## TASK STATEMENT
Only the lines of the data holding the string "impls" need to be returned.
----------------
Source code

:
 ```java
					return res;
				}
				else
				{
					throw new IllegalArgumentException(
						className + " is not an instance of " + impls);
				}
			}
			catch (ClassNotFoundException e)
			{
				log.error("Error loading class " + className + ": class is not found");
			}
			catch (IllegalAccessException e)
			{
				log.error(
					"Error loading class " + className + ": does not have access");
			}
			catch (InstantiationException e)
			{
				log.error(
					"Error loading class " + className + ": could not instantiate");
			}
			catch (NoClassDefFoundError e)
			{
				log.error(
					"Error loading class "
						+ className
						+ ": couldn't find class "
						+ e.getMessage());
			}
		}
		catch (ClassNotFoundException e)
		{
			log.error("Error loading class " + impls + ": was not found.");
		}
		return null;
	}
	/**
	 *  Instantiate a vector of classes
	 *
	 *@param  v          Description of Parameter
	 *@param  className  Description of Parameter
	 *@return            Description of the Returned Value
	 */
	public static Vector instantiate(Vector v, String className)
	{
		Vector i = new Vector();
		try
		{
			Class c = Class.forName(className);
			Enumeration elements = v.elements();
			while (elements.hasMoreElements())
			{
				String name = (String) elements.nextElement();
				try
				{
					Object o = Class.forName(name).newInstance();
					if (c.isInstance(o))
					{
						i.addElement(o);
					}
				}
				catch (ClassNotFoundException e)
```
----------------
## WRITTEN SOLUTION
						className + " is not an instance of " + impls);
			log.error("Error loading class " + impls + ": was not found.");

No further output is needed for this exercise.